We do not think so. The undisputed facts establish: that Zell, president of both companies, was present at the opening of the new bids on November 6, 1947, and *711 upon being asked to withdraw Seacoast’s notice that it would cease performing the contract, refused to do so; that on that date the Public Housing Administration regional counsel wrote Seacoast by registered mail, addressed “Attention Zell”, advising of the steps the government had taken and stating that unless Seacoast retracted its repudiation within three days from the date of the letter, Trion’s bid would be accepted and Seacoast and its sureties would be held liable for breach of contract; and that having received no response from Seacoast within the three days specified, and Zell again asked on November 10th, to retract the notice of repudiation having refused to do so, the government accepted Trion’s bid and proceeded with the execution of the contract. The record standing thus, under settled law 2 not only of Georgia but generally elsewhere, the breach was not healed, the judgment was wrong, and it must be reversed.

A comparison of the briefs and arguments of appellant and appellees will show that the case is in quite small compass. Both agree that Seacoast’s letter of October 24th operated as an anticipatory breach and that unless effectively withdrawn during the locus poenitentiae it operated to put Seacoast in default and to render it liable for the loss to the government of the difference in price between the old and the new contract.

Appellees, after quoting from Anson on Contracts, 6th Ed. Sec. 385, p. 444;

“The repudiator has the power of retraction prior to any change of position by the other party, but not afterwards.” go on to say:
“So we see that the authorities seem to be unanimous that a person who gives notice of his intention not to perform a contract may withdraw such notice and offer to perform prior to the time the other party acted or relied thereon.”

Based upon these premises, they insist that “the undisputed evidence is that appellant did not ‘accept the bid of Trion Gas’ until November 17th, which was after the notice of cancellation had been withdrawn in writing.”

We think: that this statement is erroneous ; that it represents the crucial difference between the parties; and that the error of the statement lies in the fact that it confuses the acceptance of the bid with the signing of the contract.

It is true that the contract was not signed until the 17th, after Seacoast had retracted its notice and if appellees were correct in its position that the date of the signing of the new contract was determinative of this case, they would be correct in their conclusion that the judgment should be affirmed.
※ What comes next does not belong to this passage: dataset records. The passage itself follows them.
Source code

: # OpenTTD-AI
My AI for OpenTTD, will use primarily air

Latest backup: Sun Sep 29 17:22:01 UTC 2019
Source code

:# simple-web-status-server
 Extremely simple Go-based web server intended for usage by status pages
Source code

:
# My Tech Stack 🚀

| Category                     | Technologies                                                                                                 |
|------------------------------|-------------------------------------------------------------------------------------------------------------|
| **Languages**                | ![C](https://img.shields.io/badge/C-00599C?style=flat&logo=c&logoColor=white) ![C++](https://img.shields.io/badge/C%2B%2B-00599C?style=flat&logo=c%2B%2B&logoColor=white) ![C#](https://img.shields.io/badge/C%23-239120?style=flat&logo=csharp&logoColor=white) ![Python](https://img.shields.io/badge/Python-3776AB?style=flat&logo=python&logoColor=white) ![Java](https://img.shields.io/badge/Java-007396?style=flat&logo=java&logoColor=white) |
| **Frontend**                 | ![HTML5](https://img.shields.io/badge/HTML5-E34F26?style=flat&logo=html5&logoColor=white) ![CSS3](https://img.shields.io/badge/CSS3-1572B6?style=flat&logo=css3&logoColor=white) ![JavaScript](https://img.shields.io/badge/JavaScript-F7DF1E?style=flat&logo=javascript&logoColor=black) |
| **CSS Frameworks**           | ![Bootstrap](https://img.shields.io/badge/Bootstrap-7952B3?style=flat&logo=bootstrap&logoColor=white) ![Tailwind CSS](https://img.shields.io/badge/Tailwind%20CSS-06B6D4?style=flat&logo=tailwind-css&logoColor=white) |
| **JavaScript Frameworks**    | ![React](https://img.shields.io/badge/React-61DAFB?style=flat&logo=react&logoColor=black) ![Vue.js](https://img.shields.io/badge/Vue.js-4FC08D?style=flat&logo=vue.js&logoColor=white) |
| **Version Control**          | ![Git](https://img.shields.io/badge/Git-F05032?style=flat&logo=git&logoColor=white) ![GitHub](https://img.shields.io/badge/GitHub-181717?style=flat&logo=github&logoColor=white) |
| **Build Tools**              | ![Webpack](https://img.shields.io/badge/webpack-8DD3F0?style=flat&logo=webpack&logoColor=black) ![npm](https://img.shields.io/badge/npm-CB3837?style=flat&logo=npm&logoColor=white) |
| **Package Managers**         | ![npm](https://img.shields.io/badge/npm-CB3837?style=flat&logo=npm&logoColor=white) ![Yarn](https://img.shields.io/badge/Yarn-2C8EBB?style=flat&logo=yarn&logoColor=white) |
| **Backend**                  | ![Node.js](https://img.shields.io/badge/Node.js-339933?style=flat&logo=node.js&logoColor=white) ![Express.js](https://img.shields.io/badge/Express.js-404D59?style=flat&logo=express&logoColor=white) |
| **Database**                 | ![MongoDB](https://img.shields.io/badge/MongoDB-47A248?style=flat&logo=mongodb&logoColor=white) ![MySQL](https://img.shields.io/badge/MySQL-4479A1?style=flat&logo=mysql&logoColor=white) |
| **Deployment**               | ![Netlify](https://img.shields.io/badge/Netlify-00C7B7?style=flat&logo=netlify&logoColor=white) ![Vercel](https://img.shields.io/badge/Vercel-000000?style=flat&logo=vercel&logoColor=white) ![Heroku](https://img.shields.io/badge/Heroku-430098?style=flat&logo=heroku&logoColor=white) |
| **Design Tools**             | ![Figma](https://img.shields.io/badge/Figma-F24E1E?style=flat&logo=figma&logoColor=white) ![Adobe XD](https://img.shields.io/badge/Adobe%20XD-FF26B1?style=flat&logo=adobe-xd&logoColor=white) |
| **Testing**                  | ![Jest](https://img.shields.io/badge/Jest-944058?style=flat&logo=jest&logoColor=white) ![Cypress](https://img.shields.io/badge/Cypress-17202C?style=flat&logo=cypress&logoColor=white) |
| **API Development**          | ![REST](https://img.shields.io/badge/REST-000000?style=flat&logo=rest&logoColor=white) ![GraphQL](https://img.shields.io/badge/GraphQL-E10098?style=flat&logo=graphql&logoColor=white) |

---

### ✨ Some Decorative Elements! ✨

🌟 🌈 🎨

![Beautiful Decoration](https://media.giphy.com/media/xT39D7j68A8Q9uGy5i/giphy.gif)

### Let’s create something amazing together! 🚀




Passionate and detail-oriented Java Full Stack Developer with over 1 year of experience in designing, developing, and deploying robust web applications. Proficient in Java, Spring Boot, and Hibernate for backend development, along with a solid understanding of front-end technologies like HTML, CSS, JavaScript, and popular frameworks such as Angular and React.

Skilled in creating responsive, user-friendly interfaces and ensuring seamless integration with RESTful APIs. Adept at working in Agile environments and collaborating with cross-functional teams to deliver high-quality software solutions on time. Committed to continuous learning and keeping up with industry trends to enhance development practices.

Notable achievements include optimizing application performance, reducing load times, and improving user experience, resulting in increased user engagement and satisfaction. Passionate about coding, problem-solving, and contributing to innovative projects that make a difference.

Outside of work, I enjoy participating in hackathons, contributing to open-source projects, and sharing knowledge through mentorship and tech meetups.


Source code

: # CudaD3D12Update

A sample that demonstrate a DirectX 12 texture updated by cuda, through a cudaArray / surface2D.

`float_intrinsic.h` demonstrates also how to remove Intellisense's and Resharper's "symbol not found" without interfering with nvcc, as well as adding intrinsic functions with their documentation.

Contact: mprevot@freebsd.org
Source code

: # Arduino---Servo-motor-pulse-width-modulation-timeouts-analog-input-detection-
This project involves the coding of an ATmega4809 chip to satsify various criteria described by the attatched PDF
But that position is not correct. In fact and in law, when the government took bids and notified Seacoast that unless it retracted within three days it would proceed to accept the Trion bid and award the contract to it, the locus poenitentiae ended with these three days. The fact that Seacoast claims that it did not receive the notice is completely immaterial both because it was not necessary for the government to give any notice or fix any time and because Zell, on November 10th, repeated to the Regional Counsel his refusal to retract.

All that is required to close the door to repentance is definite action indicating that the anticipatory breach has been accepted as final, and this requisite can be supplied either by the filing of a suit or a firm declaration, as here, that unless within a fixed time the breach is repudiated, it will be accepted.

*712 Here, in addition to' this firm declaration, the record shows the taking of bids and the awarding of the contract to the lowest bidder.